### GOAL OF THE EXERCISE:
Go through the entries below and return every line that contains "none".

### RECORDS SUPPLIED:
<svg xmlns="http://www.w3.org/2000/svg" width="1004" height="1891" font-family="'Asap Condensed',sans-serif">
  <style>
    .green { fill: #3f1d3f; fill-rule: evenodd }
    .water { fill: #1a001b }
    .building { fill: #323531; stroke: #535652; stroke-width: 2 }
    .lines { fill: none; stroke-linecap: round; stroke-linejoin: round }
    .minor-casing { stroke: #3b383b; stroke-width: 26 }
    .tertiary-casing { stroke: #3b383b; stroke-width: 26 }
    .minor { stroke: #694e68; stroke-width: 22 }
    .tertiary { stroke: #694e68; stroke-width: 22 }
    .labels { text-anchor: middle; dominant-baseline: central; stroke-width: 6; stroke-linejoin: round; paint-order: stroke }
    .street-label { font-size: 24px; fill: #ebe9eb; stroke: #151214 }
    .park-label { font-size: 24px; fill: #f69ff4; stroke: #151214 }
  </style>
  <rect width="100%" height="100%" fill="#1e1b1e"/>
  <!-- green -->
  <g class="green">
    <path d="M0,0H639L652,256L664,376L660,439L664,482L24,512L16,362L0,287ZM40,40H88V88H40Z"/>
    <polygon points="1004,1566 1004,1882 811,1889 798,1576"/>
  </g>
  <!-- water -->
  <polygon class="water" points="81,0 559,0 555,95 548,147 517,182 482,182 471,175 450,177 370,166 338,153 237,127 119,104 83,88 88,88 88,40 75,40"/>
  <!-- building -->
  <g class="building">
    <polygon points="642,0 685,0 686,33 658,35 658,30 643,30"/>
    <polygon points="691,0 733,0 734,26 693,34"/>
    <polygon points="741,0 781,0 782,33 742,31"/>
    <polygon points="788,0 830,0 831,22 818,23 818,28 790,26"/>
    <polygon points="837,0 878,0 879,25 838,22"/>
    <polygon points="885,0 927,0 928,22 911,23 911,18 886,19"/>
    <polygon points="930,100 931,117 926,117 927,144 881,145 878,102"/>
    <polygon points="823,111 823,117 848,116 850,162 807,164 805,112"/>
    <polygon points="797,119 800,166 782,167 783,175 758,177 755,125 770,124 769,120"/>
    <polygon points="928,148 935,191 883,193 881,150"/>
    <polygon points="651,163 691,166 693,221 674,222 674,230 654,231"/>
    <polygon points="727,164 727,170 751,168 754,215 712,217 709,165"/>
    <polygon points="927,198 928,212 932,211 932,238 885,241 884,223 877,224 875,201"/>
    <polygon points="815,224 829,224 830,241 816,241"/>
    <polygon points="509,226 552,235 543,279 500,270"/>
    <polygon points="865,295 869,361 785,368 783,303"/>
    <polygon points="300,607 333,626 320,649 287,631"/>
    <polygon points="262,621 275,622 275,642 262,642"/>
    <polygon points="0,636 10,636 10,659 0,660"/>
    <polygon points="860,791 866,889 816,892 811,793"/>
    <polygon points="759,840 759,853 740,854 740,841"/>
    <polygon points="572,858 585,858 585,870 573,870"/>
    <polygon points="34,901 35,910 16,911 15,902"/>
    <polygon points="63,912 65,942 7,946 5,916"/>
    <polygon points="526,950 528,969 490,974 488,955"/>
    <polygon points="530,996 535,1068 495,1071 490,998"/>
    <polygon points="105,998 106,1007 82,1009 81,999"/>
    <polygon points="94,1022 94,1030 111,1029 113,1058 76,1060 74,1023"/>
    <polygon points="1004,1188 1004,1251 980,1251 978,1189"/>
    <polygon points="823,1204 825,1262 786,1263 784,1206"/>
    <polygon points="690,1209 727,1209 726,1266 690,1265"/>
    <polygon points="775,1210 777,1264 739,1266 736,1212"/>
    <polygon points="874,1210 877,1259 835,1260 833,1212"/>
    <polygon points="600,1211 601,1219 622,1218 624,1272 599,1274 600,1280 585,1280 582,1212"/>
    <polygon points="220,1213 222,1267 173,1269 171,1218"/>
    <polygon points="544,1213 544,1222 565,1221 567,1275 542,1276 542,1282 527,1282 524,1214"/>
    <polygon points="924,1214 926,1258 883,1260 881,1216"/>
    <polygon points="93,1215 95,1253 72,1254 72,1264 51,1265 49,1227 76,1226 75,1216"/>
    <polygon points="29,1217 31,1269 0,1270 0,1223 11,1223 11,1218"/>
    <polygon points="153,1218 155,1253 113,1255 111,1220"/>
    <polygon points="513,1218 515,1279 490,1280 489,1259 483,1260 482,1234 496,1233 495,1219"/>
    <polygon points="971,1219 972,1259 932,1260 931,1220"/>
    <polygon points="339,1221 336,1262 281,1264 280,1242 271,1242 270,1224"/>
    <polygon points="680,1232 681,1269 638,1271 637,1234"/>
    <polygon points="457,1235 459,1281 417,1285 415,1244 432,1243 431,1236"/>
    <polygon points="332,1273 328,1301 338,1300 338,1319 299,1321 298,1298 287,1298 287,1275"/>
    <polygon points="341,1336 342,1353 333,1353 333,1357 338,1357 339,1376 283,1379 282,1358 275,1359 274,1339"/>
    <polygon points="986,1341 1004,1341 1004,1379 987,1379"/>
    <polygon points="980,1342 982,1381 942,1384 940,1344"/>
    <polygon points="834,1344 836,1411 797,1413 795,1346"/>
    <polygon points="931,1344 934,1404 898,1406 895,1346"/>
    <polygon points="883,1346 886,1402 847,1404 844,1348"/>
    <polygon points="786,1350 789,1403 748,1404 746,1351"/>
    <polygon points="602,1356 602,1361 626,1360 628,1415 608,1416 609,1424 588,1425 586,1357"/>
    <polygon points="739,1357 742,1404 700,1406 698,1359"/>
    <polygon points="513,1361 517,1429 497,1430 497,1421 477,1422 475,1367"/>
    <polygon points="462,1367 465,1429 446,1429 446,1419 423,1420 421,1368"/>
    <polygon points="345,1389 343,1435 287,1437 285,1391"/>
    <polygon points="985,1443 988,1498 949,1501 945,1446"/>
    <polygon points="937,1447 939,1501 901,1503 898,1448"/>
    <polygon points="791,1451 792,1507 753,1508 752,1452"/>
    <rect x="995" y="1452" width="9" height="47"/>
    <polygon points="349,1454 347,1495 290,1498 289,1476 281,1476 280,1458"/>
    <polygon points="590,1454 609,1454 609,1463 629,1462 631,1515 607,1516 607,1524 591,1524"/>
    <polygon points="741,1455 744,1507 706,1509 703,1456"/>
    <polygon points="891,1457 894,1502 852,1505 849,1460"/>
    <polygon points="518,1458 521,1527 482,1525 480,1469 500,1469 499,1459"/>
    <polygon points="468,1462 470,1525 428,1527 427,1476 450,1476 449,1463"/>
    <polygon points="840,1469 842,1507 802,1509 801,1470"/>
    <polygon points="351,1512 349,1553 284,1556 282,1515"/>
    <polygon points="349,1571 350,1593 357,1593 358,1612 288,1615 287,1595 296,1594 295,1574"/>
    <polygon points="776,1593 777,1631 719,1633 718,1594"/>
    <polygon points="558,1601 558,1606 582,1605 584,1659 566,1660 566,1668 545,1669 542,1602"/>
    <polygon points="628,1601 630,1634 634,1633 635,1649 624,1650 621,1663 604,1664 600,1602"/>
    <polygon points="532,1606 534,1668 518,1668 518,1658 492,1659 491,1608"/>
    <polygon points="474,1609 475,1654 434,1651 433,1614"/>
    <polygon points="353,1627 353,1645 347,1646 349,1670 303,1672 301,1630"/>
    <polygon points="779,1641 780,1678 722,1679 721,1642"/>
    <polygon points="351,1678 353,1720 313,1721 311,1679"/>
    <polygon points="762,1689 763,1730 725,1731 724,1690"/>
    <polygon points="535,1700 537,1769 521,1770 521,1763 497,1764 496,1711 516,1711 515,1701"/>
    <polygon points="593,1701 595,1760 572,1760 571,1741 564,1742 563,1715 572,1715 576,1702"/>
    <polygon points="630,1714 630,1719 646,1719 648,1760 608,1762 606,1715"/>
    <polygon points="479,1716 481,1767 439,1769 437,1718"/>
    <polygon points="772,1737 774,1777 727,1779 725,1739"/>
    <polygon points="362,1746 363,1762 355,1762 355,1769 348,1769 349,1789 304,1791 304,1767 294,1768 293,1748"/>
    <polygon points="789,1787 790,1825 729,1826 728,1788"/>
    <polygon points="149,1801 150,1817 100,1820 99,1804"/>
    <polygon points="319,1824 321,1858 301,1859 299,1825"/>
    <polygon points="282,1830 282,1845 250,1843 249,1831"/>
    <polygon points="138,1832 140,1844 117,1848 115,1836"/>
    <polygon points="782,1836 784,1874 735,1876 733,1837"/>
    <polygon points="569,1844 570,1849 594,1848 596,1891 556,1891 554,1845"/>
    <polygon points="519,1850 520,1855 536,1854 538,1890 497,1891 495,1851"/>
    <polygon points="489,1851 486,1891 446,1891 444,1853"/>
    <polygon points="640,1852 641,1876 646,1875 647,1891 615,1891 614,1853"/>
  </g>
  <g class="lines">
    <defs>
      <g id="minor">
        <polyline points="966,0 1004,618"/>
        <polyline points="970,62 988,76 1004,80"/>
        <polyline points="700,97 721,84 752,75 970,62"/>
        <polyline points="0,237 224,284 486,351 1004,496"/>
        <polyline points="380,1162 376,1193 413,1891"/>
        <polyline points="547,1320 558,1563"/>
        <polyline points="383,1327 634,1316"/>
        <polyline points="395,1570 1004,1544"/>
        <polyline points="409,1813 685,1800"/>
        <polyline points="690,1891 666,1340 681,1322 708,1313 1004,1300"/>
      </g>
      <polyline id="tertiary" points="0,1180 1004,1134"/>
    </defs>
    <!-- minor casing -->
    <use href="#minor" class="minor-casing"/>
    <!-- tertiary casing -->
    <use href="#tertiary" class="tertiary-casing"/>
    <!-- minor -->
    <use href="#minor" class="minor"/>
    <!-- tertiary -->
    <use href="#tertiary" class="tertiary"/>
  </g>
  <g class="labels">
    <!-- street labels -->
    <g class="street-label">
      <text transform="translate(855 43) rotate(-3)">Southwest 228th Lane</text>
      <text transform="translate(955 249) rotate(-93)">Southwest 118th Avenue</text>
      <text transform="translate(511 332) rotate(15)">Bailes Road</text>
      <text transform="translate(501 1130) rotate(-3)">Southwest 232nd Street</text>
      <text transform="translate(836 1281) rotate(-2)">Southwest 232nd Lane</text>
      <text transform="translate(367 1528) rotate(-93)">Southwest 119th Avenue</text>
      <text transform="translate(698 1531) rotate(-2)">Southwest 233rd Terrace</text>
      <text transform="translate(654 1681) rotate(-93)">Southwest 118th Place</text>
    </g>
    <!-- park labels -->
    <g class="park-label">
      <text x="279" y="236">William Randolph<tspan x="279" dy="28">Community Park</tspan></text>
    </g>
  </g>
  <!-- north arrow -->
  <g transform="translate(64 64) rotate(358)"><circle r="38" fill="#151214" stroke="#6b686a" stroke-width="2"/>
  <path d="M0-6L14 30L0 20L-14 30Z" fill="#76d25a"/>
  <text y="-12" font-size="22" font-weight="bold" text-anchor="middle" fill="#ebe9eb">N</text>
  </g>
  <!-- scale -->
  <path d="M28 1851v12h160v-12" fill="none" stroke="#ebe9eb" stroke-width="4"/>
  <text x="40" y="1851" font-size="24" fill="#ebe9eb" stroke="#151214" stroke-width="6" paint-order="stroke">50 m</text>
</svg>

### WRITTEN SOLUTION:
    .lines { fill: none; stroke-linecap: round; stroke-linejoin: round }
  <path d="M28 1851v12h160v-12" fill="none" stroke="#ebe9eb" stroke-width="4"/>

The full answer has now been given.